▶ _Required work_: Reproduce, word for word, the lines in the material below starting with the one that has "Figure 1. Atmospherically" and going on through the one that has "Figure 6 Corinthian". Leave out all pictures.

▶ _Source material_:
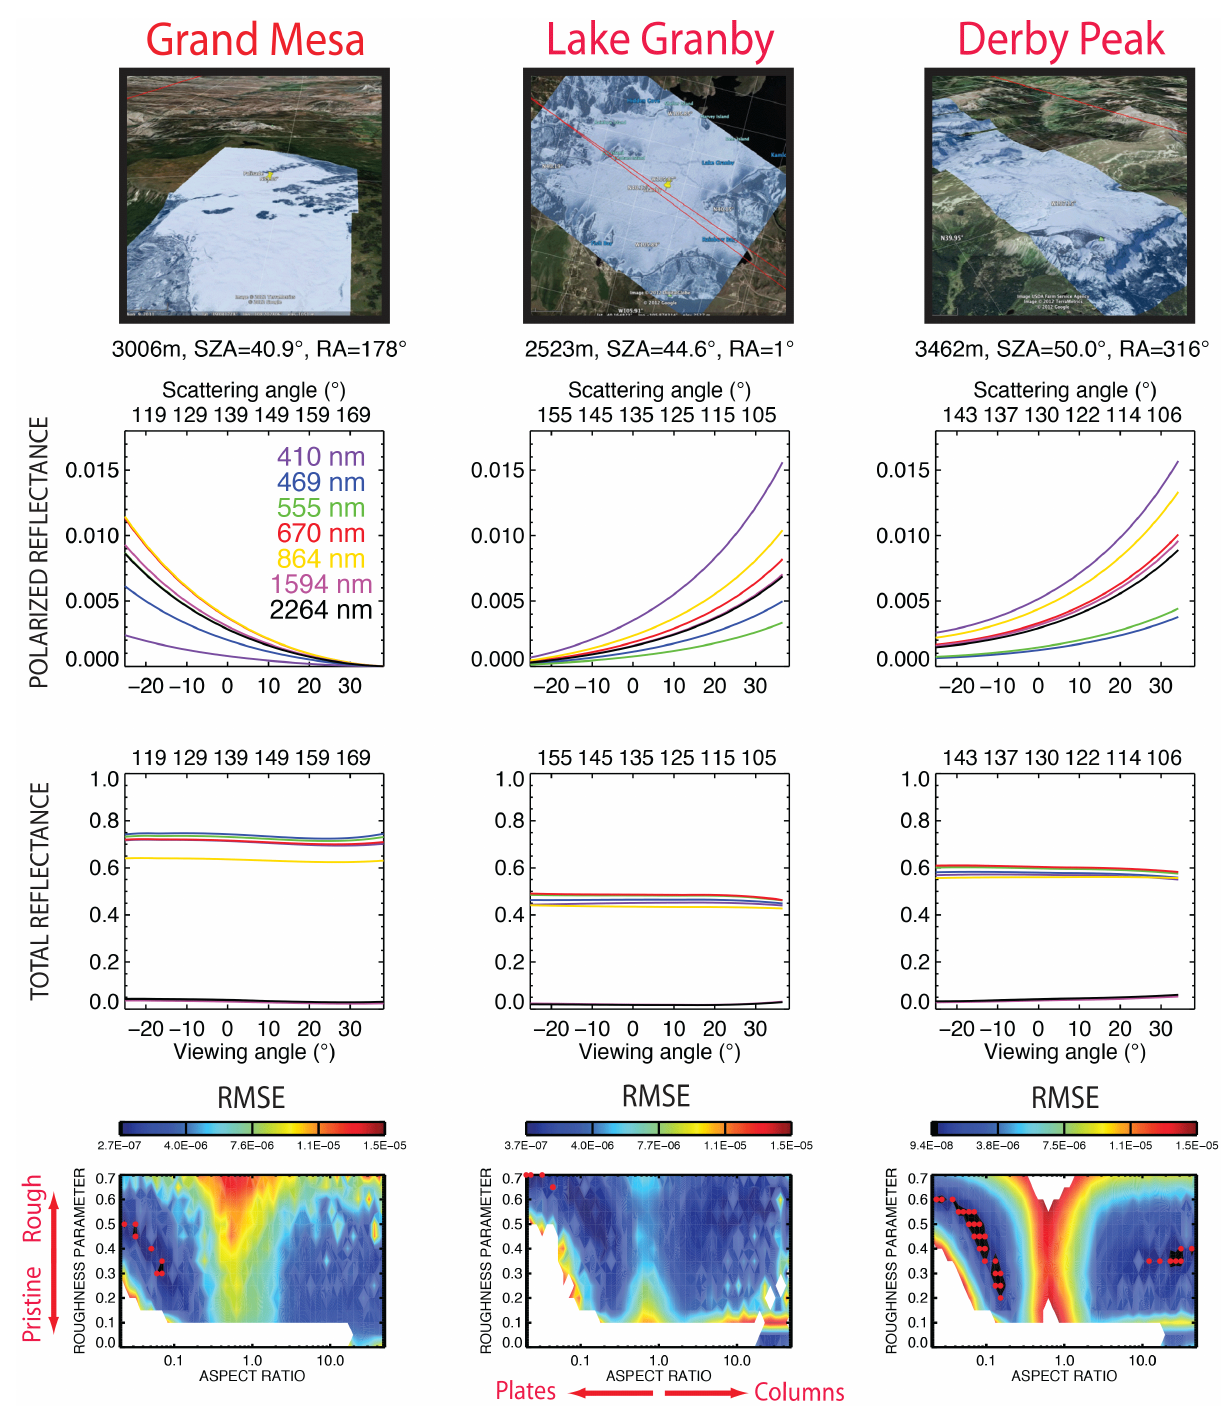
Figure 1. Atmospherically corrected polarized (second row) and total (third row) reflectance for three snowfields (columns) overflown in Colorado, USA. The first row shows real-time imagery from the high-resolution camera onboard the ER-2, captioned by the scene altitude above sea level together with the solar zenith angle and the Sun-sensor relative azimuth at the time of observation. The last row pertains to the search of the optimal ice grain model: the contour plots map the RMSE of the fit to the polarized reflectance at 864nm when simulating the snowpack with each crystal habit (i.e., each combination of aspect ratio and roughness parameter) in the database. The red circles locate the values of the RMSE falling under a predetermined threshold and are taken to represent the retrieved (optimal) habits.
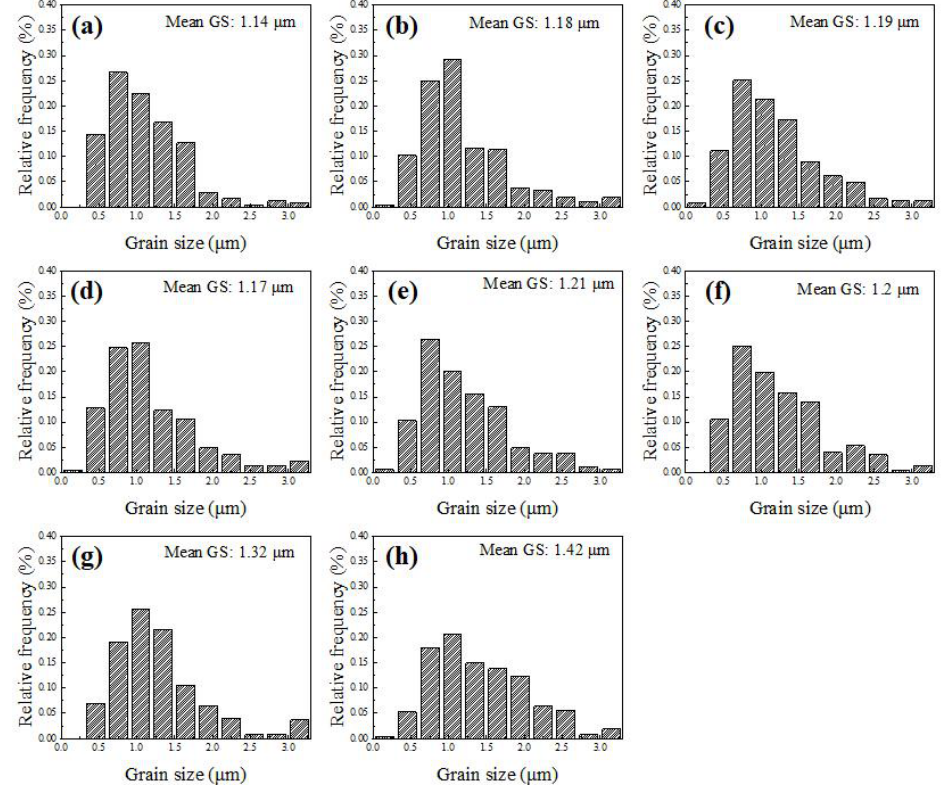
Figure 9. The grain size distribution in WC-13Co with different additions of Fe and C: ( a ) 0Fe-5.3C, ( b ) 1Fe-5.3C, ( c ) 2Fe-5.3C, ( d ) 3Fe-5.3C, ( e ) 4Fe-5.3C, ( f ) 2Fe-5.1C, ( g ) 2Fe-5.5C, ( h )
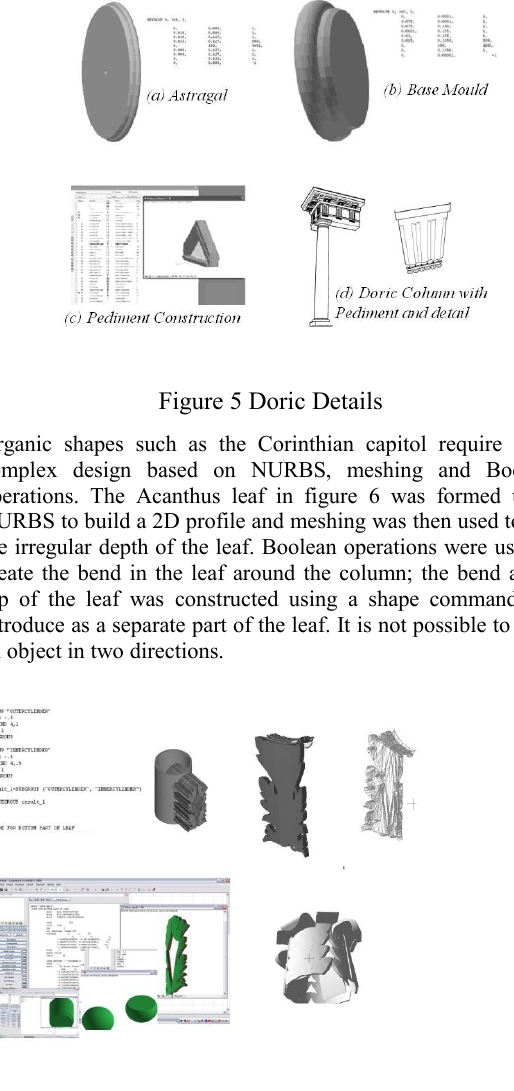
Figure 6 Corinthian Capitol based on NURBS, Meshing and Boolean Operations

--

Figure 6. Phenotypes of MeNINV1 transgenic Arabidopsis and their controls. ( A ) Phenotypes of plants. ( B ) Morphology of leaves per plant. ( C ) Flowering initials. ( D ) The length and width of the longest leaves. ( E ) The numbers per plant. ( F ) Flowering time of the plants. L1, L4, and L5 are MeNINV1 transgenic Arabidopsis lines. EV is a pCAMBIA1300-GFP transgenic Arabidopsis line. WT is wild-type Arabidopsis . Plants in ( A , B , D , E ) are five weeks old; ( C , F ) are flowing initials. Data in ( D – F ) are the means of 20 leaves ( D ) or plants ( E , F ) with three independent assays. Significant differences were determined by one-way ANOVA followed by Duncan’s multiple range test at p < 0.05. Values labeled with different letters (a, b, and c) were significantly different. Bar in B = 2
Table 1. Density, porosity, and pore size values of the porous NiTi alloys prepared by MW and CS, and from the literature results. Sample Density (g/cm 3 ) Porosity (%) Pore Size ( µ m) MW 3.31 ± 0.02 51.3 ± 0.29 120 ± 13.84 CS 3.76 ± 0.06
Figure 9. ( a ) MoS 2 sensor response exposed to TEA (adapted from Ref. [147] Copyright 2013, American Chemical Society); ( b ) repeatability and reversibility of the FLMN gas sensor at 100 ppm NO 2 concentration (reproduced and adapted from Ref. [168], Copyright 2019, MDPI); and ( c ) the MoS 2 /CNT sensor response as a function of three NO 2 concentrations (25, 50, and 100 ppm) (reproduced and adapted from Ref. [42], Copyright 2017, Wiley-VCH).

* * *

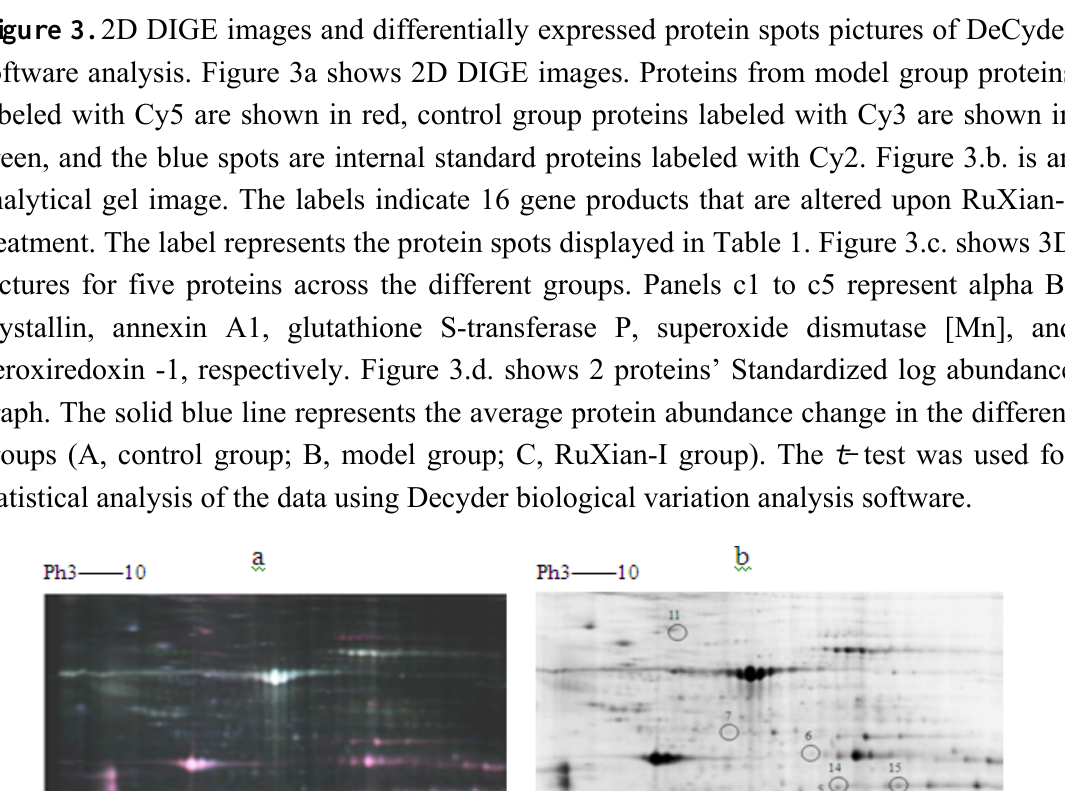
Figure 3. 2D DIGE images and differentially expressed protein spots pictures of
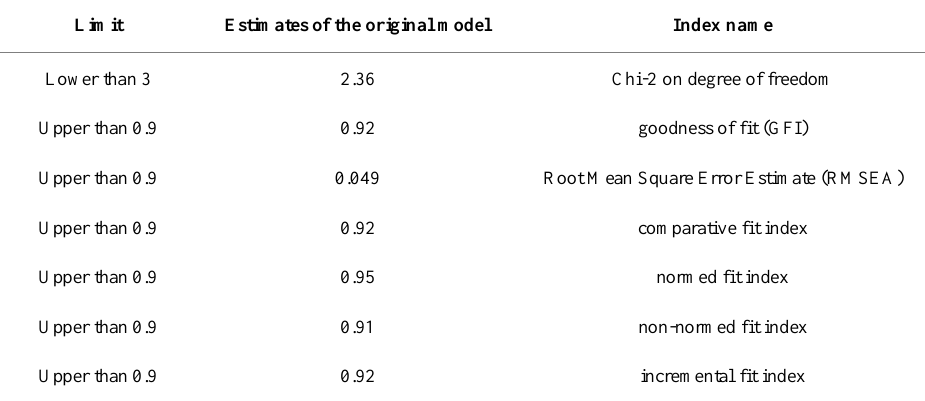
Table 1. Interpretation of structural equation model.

▶ _Answer section_:
Figure 1. Atmospherically corrected polarized (second row) and total (third row) reflectance for three snowfields (columns) overflown in Colorado, USA. The first row shows real-time imagery from the high-resolution camera onboard the ER-2, captioned by the scene altitude above sea level together with the solar zenith angle and the Sun-sensor relative azimuth at the time of observation. The last row pertains to the search of the optimal ice grain model: the contour plots map the RMSE of the fit to the polarized reflectance at 864nm when simulating the snowpack with each crystal habit (i.e., each combination of aspect ratio and roughness parameter) in the database. The red circles locate the values of the RMSE falling under a predetermined threshold and are taken to represent the retrieved (optimal) habits.
Figure 9. The grain size distribution in WC-13Co with different additions of Fe and C: ( a ) 0Fe-5.3C, ( b ) 1Fe-5.3C, ( c ) 2Fe-5.3C, ( d ) 3Fe-5.3C, ( e ) 4Fe-5.3C, ( f ) 2Fe-5.1C, ( g ) 2Fe-5.5C, ( h )
Figure 6 Corinthian Capitol based on NURBS, Meshing and Boolean Operations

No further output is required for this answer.